# **Linear Regression - rice_ml**
This notebook demonstrates how to use the LinearRegression class within the rice_ml package. It demonstrates it in an informative way that also analyzes the results, mirroring a standard use case of the classes.

Note that when using this in robust model selection, k-fold cross-validation and deeper hyperparameter tuning is recommended. In this example, since it's main goal is demonstrating the classes, we will not do as deep of hyperparameter tuning, and will compare every test using the same random state (42).

This notebook shows how to:
- Use 'LinearRegression' from 'rice_ml'
- Prepare and normalize data using 'rice_ml'
- Evaluate decision trees on a regression task

## Table of Contents
- [Algorithm](#algorithm)
- [Data Preparation](#data-preparation)
- [Linear Regression](#linear-regression)
  - [Model Training](#model-training)
  - [Results](#results)

## Algorithm
Linear regression is a supervised learning algorithm that models the relationship between a set of input features and a continuous target variable by fitting a linear equation to the data. The model assumes that the target can be expressed as a weighted sum of the input features plus a bias term.

The algorithm learns the optimal coefficients by minimizing a loss function, typically mean squared error (MSE), which measures the average squared difference between predicted and actual values.

During training, linear regression adjusts its weights so that the predicted values lie as close as possible to the observed data points in a least-squares sense. Each feature contributes linearly to the final prediction, scaled by its learned coefficient.

To make a prediction, the model computes the dot product of the input features and the learned weights, then adds the intercept term. The resulting value is returned as the predicted output.

Linear regression is simple, fast, and highly interpretable, making it a strong baseline model. However, its performance depends heavily on the assumption of linearity and can degrade when relationships between features and targets are nonlinear or when strong outliers are present.

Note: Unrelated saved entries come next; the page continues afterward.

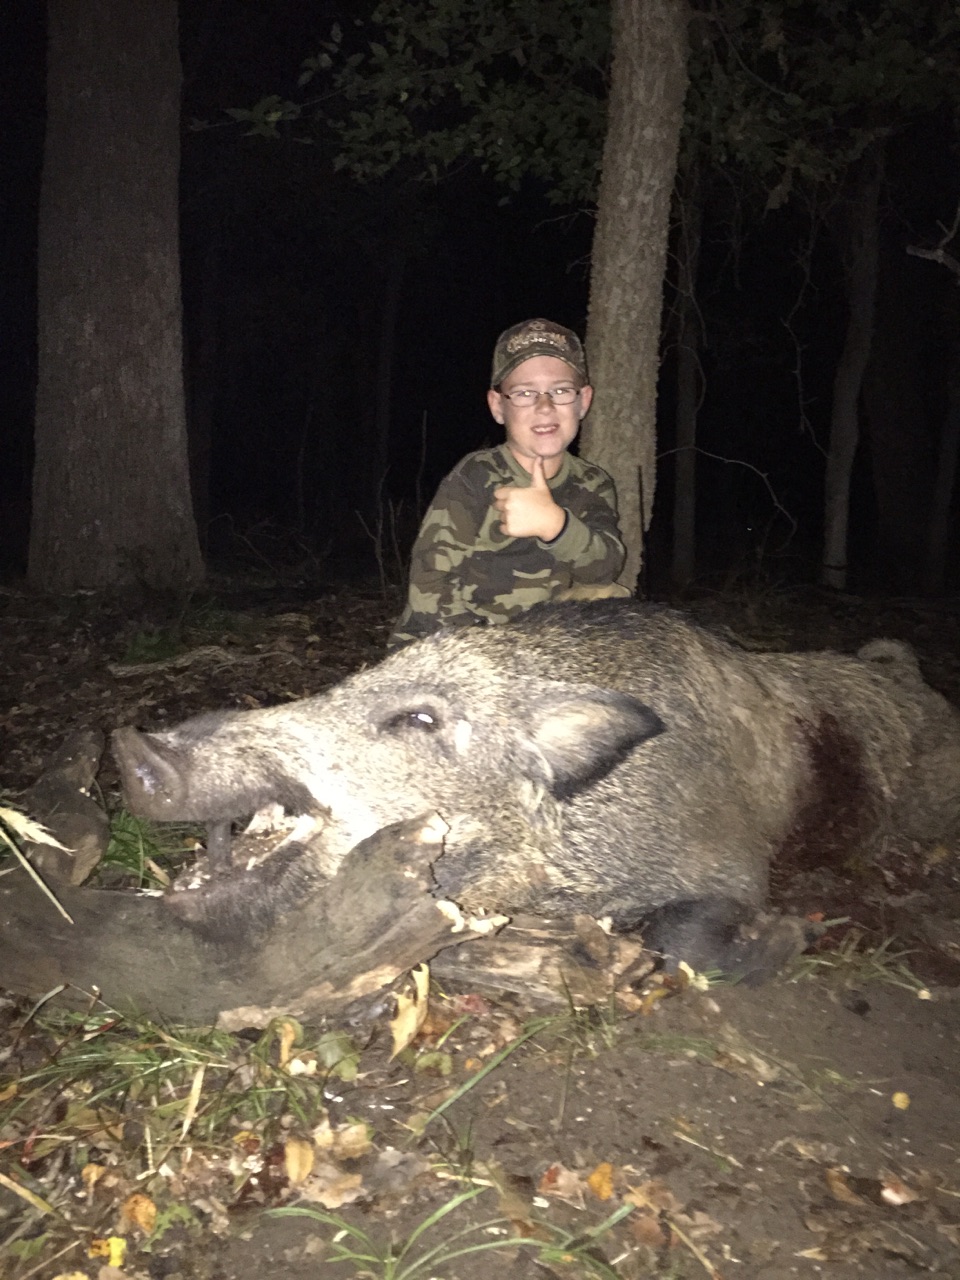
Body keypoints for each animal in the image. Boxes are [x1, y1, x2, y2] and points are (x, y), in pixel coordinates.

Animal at [112, 600, 960, 976]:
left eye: (419, 718)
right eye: (344, 686)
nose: (133, 746)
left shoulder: (734, 866)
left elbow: (681, 938)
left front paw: (798, 933)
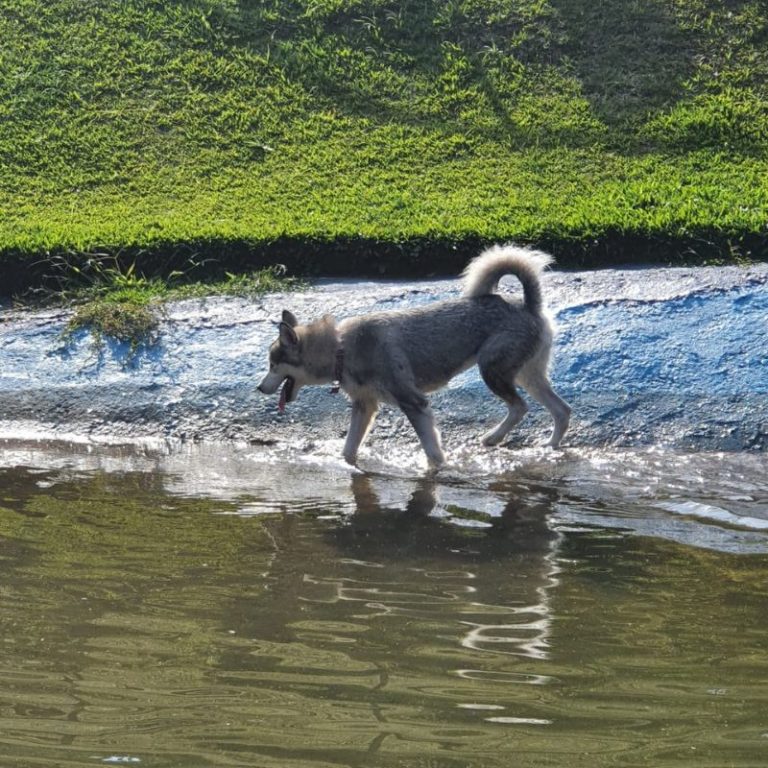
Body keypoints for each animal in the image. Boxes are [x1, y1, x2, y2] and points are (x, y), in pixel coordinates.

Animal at [258, 243, 568, 468]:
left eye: (273, 365)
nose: (259, 388)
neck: (341, 349)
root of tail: (529, 306)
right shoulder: (364, 406)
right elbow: (349, 448)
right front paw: (345, 465)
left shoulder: (414, 403)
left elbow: (432, 451)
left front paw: (437, 471)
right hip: (526, 375)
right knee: (561, 410)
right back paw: (549, 447)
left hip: (491, 370)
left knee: (520, 407)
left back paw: (495, 437)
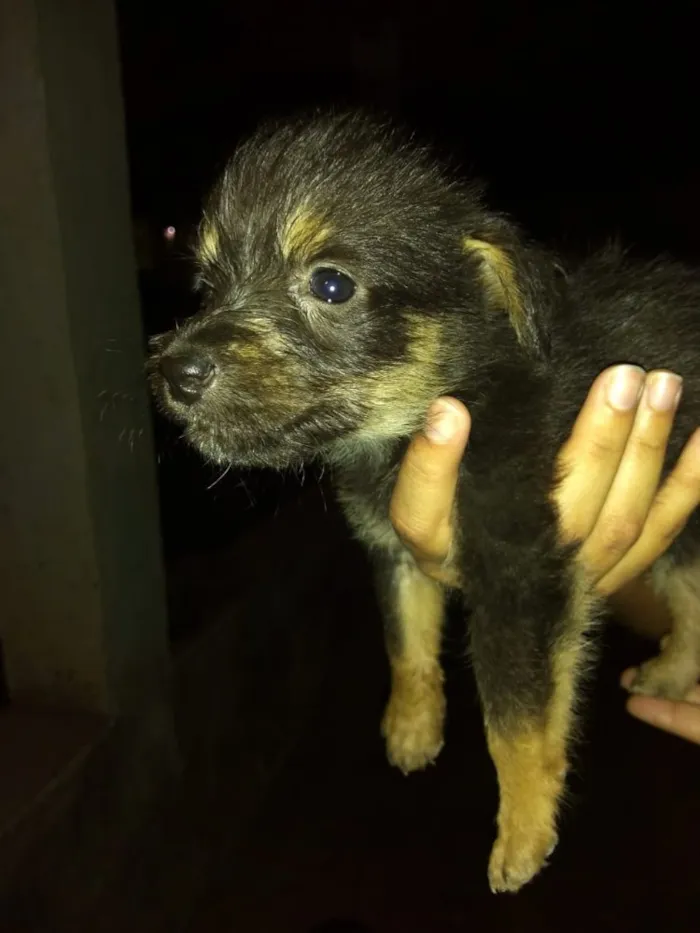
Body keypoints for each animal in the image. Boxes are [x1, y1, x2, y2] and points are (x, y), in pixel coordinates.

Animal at [149, 113, 700, 892]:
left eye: (331, 283)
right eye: (207, 283)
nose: (176, 371)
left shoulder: (518, 576)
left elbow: (516, 720)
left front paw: (523, 836)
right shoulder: (394, 548)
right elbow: (405, 640)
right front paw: (412, 729)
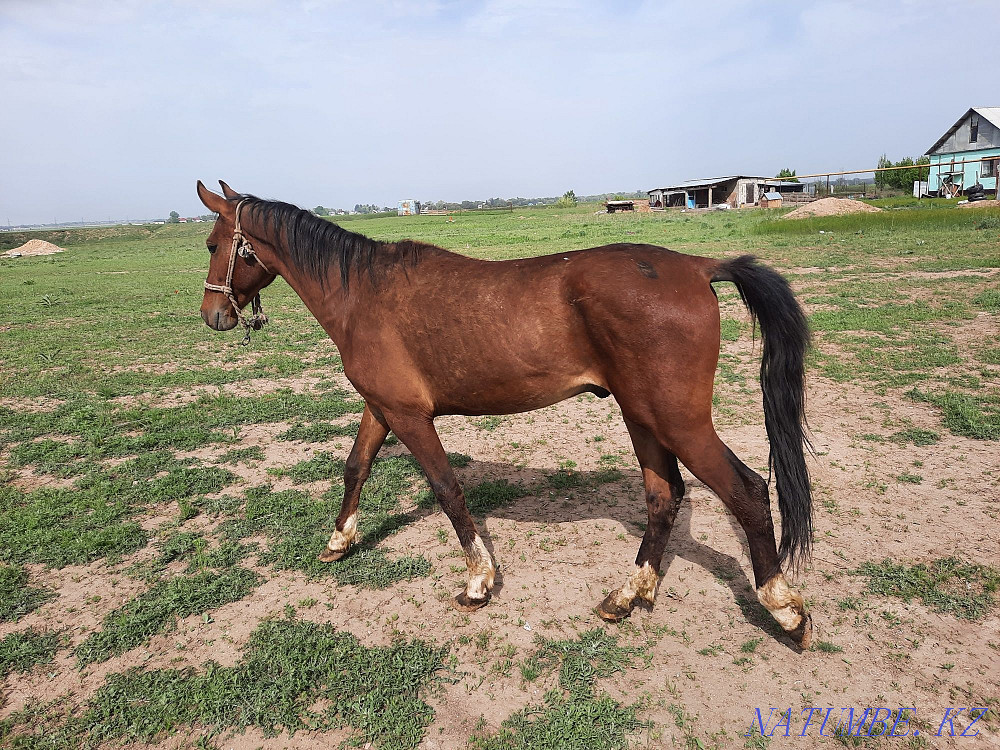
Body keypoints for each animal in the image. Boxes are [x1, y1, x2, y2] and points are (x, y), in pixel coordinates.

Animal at [196, 180, 814, 648]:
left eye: (211, 242)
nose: (212, 315)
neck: (363, 295)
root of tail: (697, 266)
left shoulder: (410, 417)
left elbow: (447, 490)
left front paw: (478, 581)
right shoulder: (382, 407)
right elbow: (356, 468)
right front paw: (339, 540)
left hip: (677, 421)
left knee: (747, 491)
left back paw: (784, 608)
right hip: (643, 418)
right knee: (664, 497)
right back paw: (628, 595)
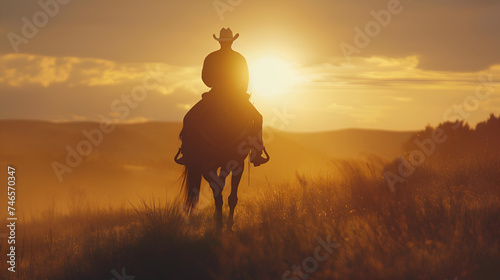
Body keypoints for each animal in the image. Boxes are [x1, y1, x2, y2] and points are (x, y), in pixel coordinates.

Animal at [176, 93, 270, 231]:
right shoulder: (206, 166)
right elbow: (218, 192)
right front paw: (220, 225)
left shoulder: (237, 164)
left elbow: (231, 197)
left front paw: (228, 226)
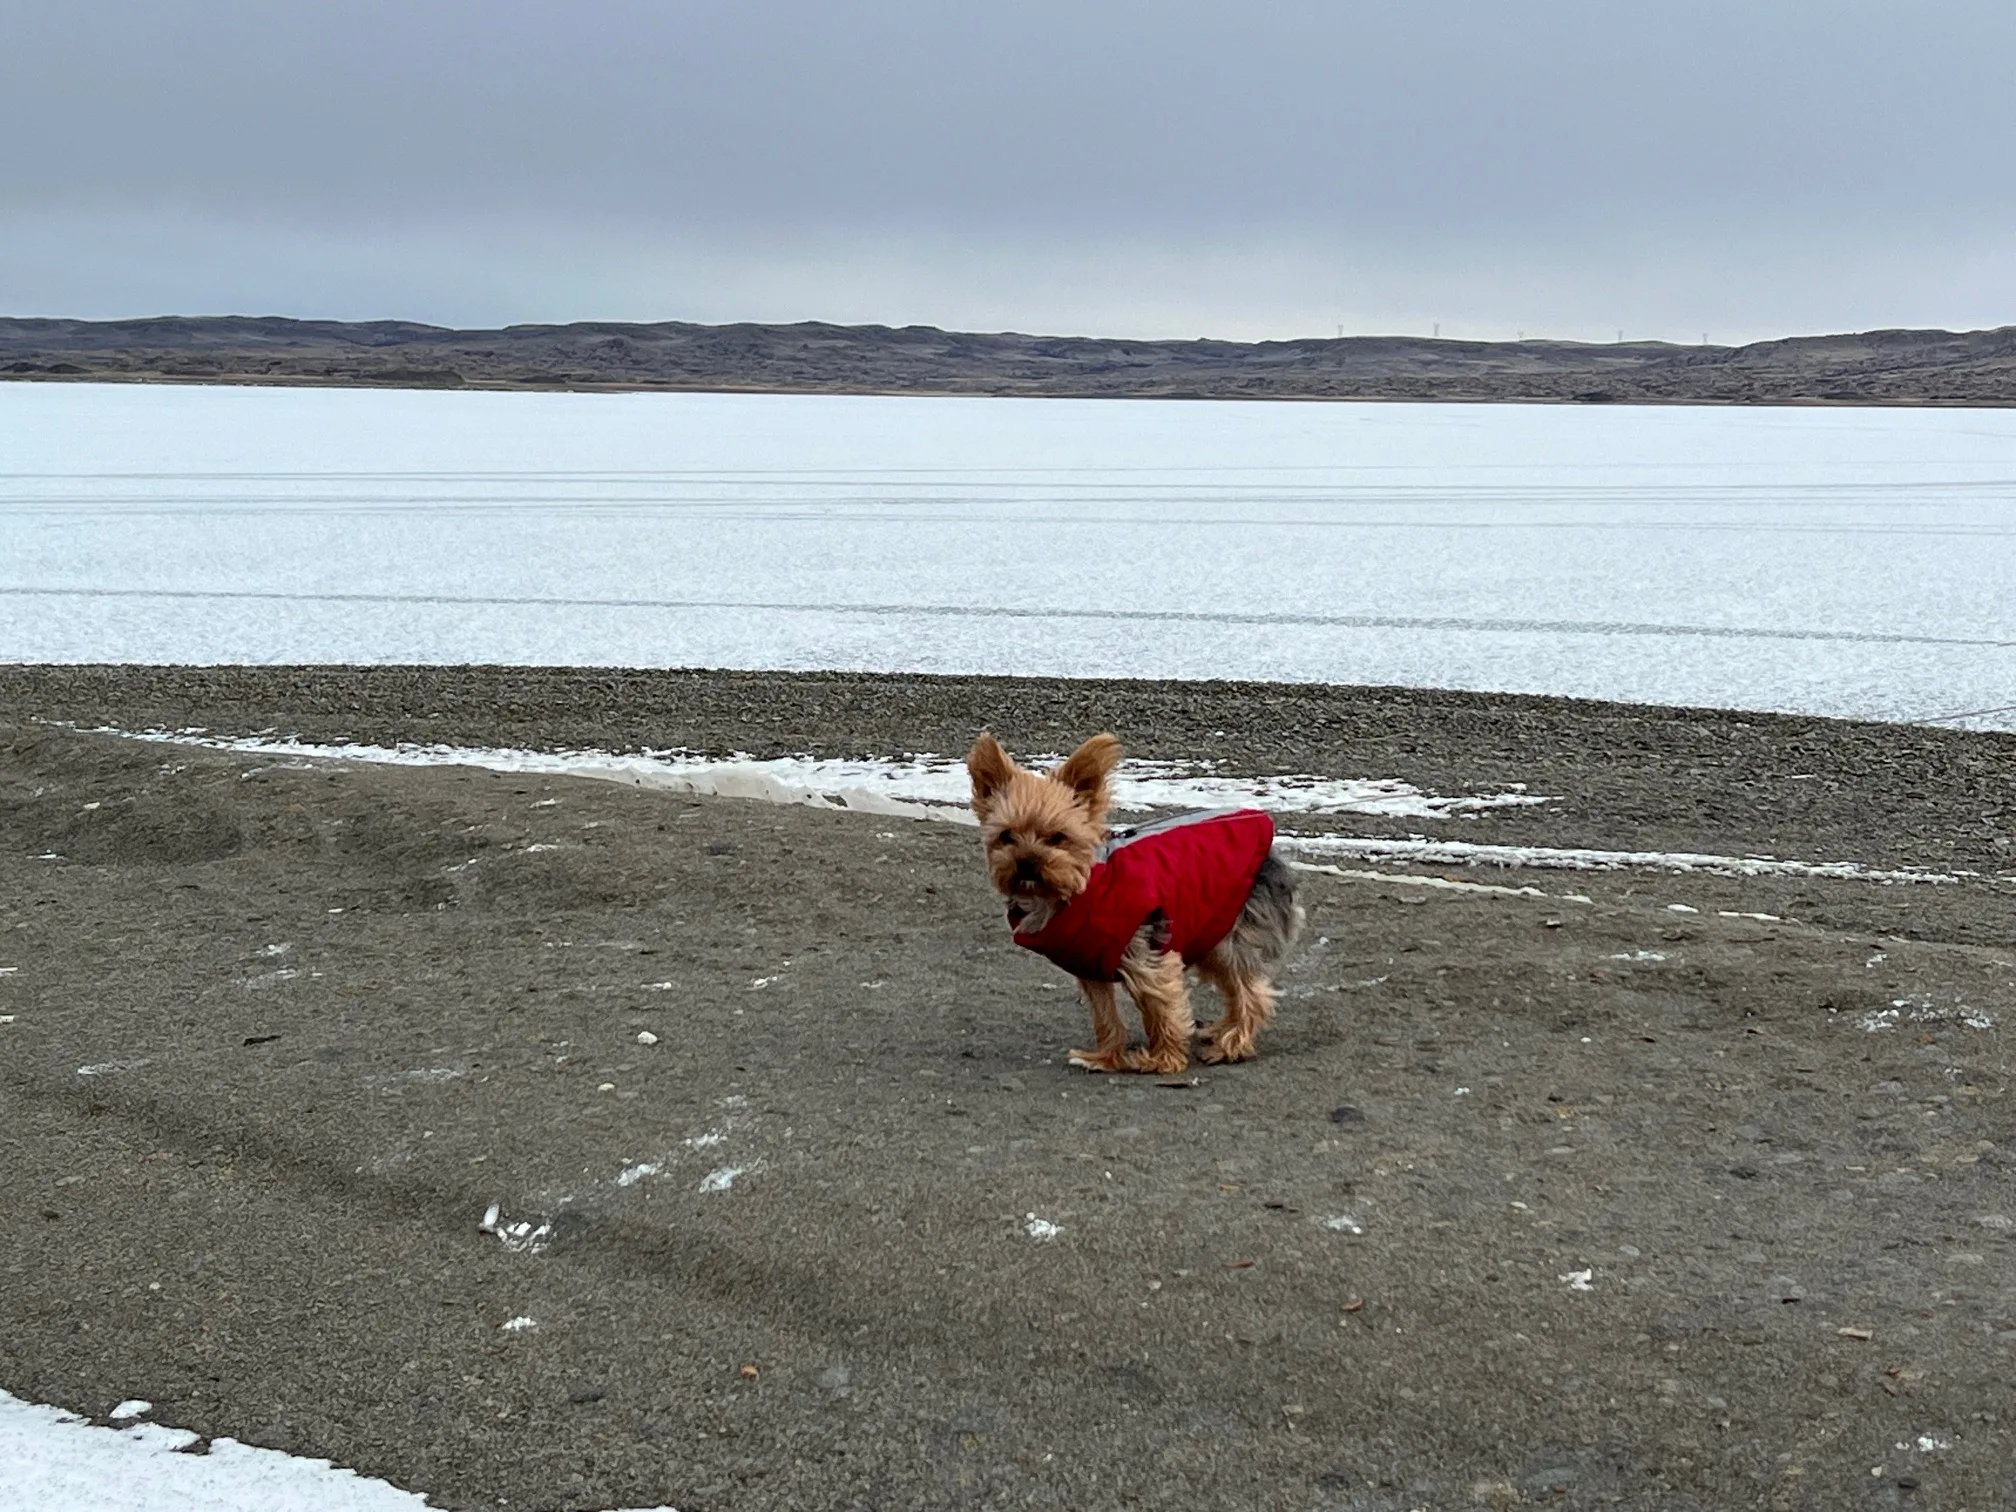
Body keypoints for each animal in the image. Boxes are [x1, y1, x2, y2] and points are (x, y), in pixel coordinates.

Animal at [971, 733, 1306, 1080]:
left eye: (1057, 837)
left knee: (1251, 994)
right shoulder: (1090, 968)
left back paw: (1231, 1046)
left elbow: (1161, 1008)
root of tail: (1274, 856)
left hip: (1231, 933)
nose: (1026, 863)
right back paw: (1221, 1030)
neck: (1077, 891)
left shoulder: (1147, 958)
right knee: (1236, 987)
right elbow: (1105, 1017)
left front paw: (1163, 1060)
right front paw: (1105, 1057)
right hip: (1211, 930)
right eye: (1006, 836)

![Linear Regression Example](../images/lin_reg.webp)
Source: [SSDSI](https://sixsigmadsi.com/glossary/simple-linear-regression/)


### Pros vs Cons
#### Pros
- Very interpretable (coefficients provide great insight into feature importance)
- Fast to train and to predict
- Works very well with approximately linear relationships
#### Cons
- Assumes linear relationships (does not work with nonlinear relationships at all)
- Sensitive to outliers
- Can often require careful feature engineering and transformations

## Data Preparation
We will be using the California Housing data from 'sklearn'. It contains census information about median housing prices in California districts. Given demographic and geographic features, we can use it to predict the median house value for a district.

In [1]:
from sklearn.datasets import fetch_california_housing
import numpy as np

data = fetch_california_housing()

X = data.data
y = data.target
feature_names = data.feature_names

print("X shape:", X.shape)
print("y shape:", y.shape)
print("Features:", feature_names)


X shape: (20640, 8)
y shape: (20640,)
Features: ['MedInc', 'HouseAge', 'AveRooms', 'AveBedrms', 'Population', 'AveOccup', 'Latitude', 'Longitude']


## Linear Regression

### Model Training

In [2]:
from rice_ml.supervised_learning.linear_regression import LinearRegression
from rice_ml.utilities.preprocess import train_test_split, normalize

X_train, X_test, y_train, y_test = train_test_split(
    X,
    y,
    test_size=0.2,
    random_state=42,
)

model = LinearRegression()

model.fit(X_train, y_train)

r2 = model.score(X_test, y_test)
print(f"R2 score: {r2:.3f}")

y_pred = model.predict(X_test)

mse = ((y_test - y_pred) ** 2).mean()
print(f"RMSE: {np.sqrt(mse):.3f}")

R2 score: 0.610
RMSE: 0.725


The base model has a decent R^2 score. It is explaining around 61% of the variance. The RMSE is pretty good. It is in terms of 100,000 USD, so it is showing the average error at around 72,500 USD.
Next we will look at some parameter tuning and normalization.

Linear regression is simple and very interpretable. It is often used as a base model for comparison. This is a decent result, and is a great baseline to compare to other models for this data.

#### Z-Score Normalization

In [4]:
X_train, X_test, y_train, y_test = train_test_split(
    X,
    y,
    test_size=0.2,
    random_state=42,
)

# Normalize on the training data to avoid data leakage.
X_train, stats = normalize(X_train, method="zscore", return_stats=True)
X_test = normalize(X_test, method="zscore", stats=stats)

model = LinearRegression()

model.fit(X_train, y_train)

r2 = model.score(X_test, y_test)
print(f"R2 score: {r2:.3f}")

y_pred = model.predict(X_test)

mse = ((y_test - y_pred) ** 2).mean()
print(f"RMSE: {np.sqrt(mse):.3f}")

R2 score: 0.610
RMSE: 0.725


### Results
This actually does not improve the model at all. While normalization does not have a major effect on linear regression, it does have a different benefit. It is recommended to still normalize your data, as it greatly improves feature interpretability and feature importance clarity.